DSB: And the last thing that happened with me and Colin Rowe was when Urban Concepts came out, he called me and he said he thought it was very, very good. And I'll tell you a very funny story. Vince has never said anything about Urban Concepts or never admitted to reading anything that I had written. But he once said to someone, "If you want to hear the real story about Bob Venturi and Lou Kahn, read Denise Scott Brown's "Worm's Eye View." So he reads what I write, but he never admits to it. Funny. He once gave a lecture at Penn, and he produced this: that the Karl Marx Hof Housing is female symbols. It's got these great towers rising up like this. And he spotted me in the audience, and there must have been a look on my face.
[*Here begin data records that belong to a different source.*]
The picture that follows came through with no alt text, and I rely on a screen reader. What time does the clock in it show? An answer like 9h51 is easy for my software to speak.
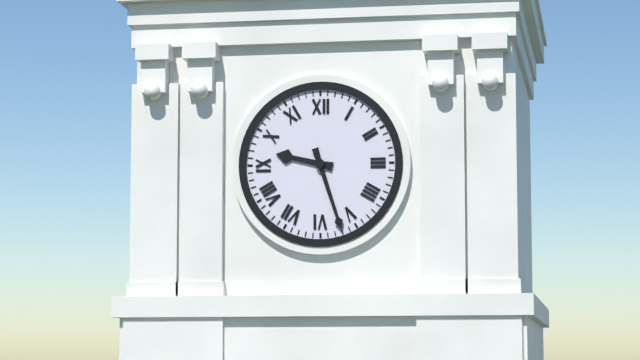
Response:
9h27
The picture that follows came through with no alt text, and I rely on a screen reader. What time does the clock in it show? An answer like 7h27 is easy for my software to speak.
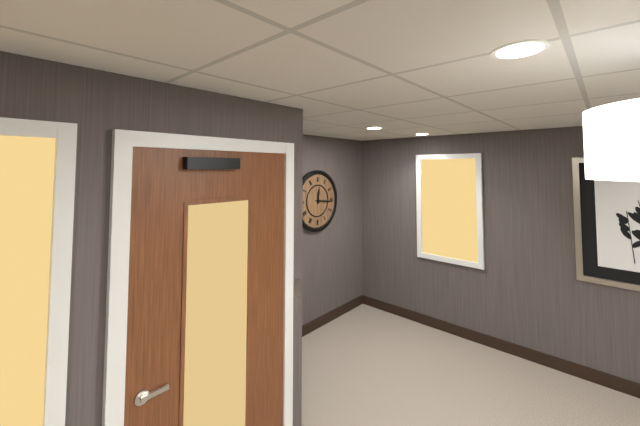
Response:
12h16
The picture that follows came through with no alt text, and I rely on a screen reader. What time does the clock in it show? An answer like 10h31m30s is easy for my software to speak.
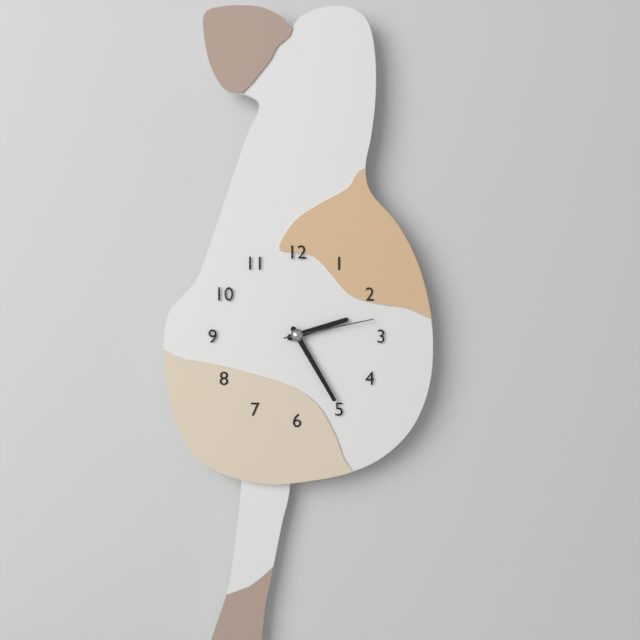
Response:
2h25m13s
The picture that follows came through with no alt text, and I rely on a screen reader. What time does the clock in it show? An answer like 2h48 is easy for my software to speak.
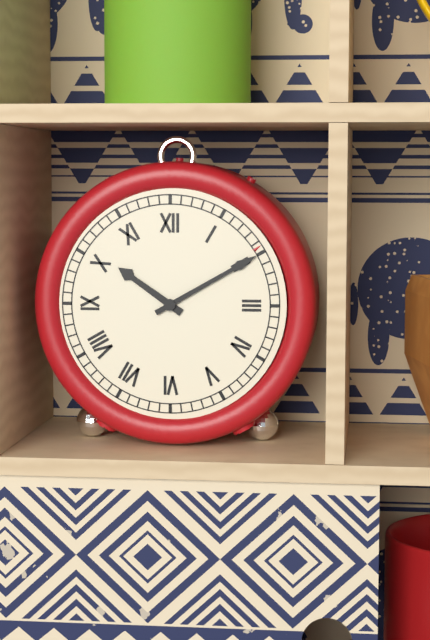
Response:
10h10
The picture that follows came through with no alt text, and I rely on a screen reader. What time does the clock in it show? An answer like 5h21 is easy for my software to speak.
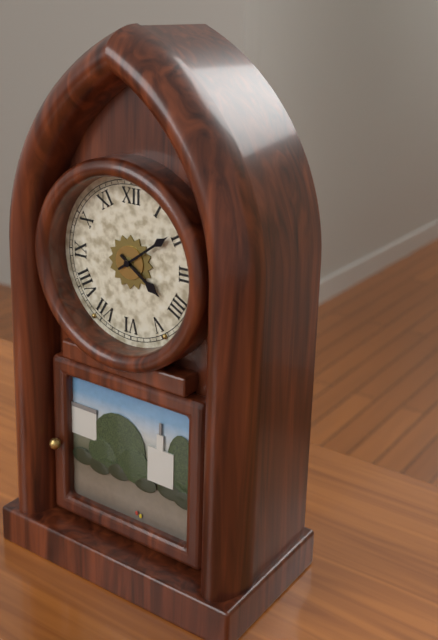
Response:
4h09
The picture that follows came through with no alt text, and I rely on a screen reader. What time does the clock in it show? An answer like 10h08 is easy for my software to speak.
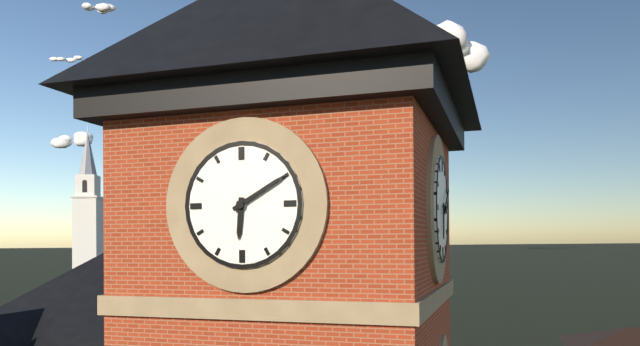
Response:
6h10
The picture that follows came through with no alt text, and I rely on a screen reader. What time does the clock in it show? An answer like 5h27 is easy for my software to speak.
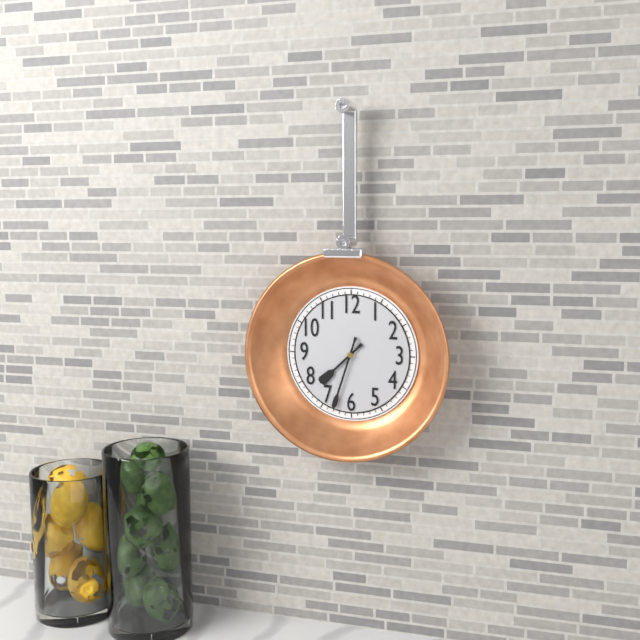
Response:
7h33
And he was meant to come and stay with us that night, and he said to Bob, "Denise doesn't agree with what I said. I can't come home to your house." [laughs] So I went and I put my arm around Vince and said, "I disagreed with you. Let's come home and argue." What else can I do? I like him, I'm fond of him. He shouldn't do this. And then he writes all about how Bob is such a great feminist. And in his latest version of his book about American architecture and urbanism -- and by the way, I think the title came from me. It's a very general title, but I was talking at Yale about not urban planning, but urbanism, and seeing it in that context. Anyway, he left me out of that book altogether. Well, maybe it was early and he didn't quite know what my role was. But in the later version, he stars [Elizabeth] Plater-Zyberk and [Lorinda] Spear, and he talks a lot about feminism, and still leaves me out. Again, it's a very strange situation.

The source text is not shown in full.